Decided on January 22, 2013
Published by New York State Law Reporting Bureau pursuant to Judiciary Law § 431.
This opinion is uncorrected and subject to revision before publication in the Official Reports.
Friedman, J.P., Renwick, Manzanet-Daniels, Roman, Clark, JJ.
Order, Supreme Court, New York County (Paul Wooten, J.), entered June 27, 2011, which denied plaintiff's motion for partial summary judgment on the issue of liability on his Labor Law § 240(1) cause of action, unanimously reversed, on the law, without costs, and the motion granted.

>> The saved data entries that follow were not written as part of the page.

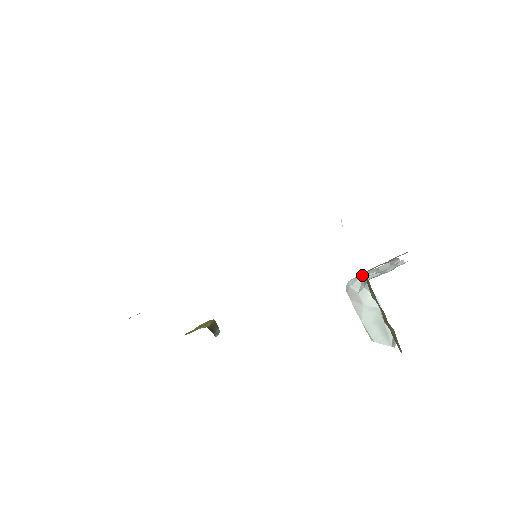
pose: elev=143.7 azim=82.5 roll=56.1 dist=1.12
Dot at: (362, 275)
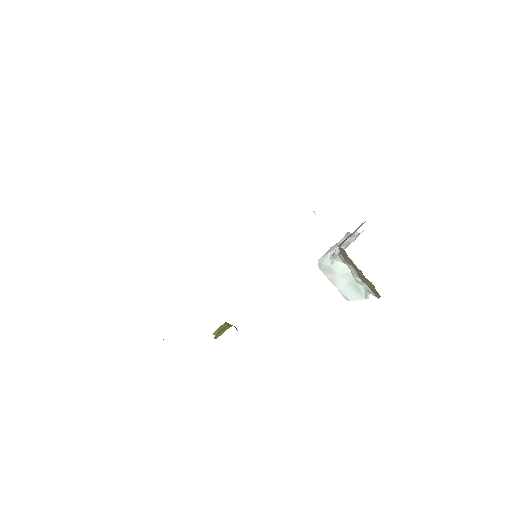
Dot at: (328, 252)
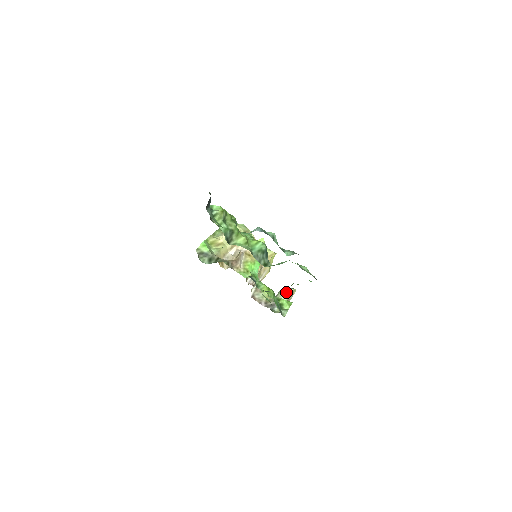
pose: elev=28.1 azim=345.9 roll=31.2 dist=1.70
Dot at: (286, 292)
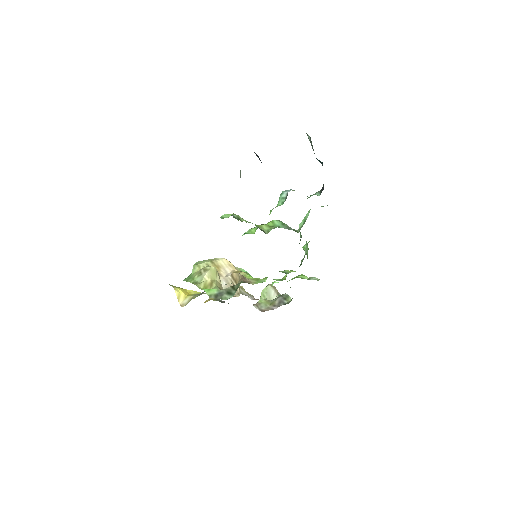
Dot at: (269, 291)
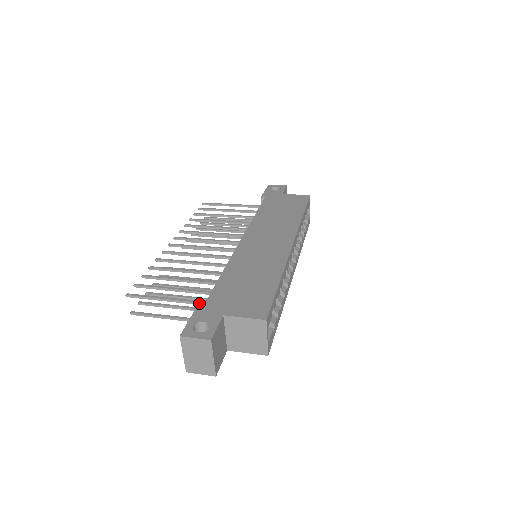
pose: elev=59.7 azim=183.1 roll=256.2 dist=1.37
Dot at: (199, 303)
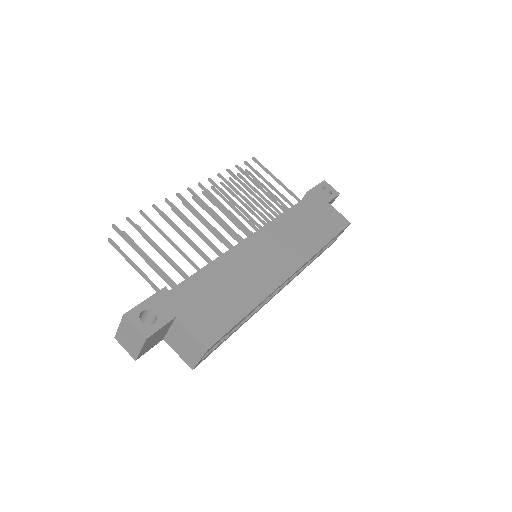
Dot at: (165, 287)
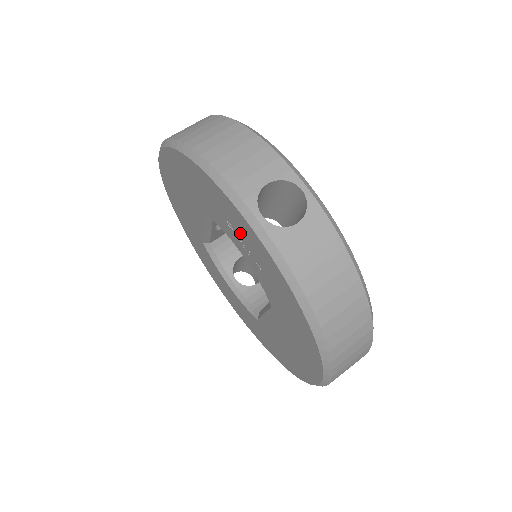
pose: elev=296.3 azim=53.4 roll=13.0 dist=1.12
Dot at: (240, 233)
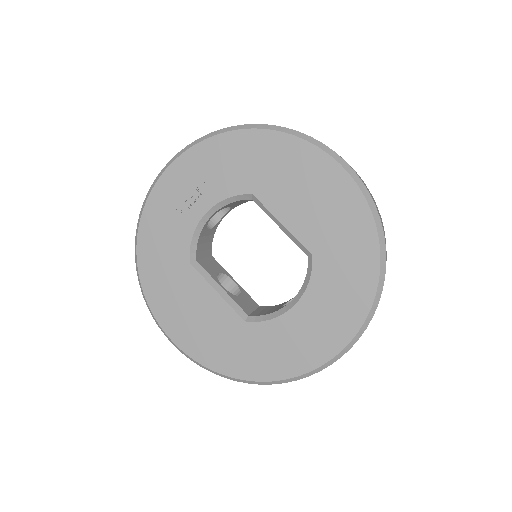
Dot at: (180, 196)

Plaintiff was injured when, while removing plywood sheets that were temporarily covering a hole in the floor, a wood beam that was used to support the plywood and upon which plaintiff was standing, cracked and caused him to fall through the hole. Plaintiff established, through his deposition testimony and the affidavit of his co-worker, that defendant failed to provide any safety devices that would have prevented his fall, thereby entitling him to summary judgment (see Bland v Manocherian, 66 NY2d 452, 459 ).

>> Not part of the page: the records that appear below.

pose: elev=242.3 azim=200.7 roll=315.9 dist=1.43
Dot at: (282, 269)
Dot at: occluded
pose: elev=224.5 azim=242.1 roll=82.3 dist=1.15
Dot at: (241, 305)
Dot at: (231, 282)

In opposition, defendant failed to raise a triable issue of fact as to whether plaintiff was a recalcitrant worker or the sole proximate cause of the accident (see Eustaquio v 860 Cortlandt Holdings, Inc., 95 AD3d 548 [1st Dept 2012]). The project superintendent's affidavit was conclusory and nonspecific as to what safety devices were available, where they were kept, and whether plaintiff knew where they were kept. A general standing order to use safety devices does not raise a question of fact that a plaintiff knew that safety devices were available and unreasonably chose not to use them (see Gallagher v New York Post, 14 NY3d 83, 88-89 ).
THIS CONSTITUTES THE DECISION AND ORDER OF THE SUPREME COURT, APPELLATE DIVISION, FIRST DEPARTMENT.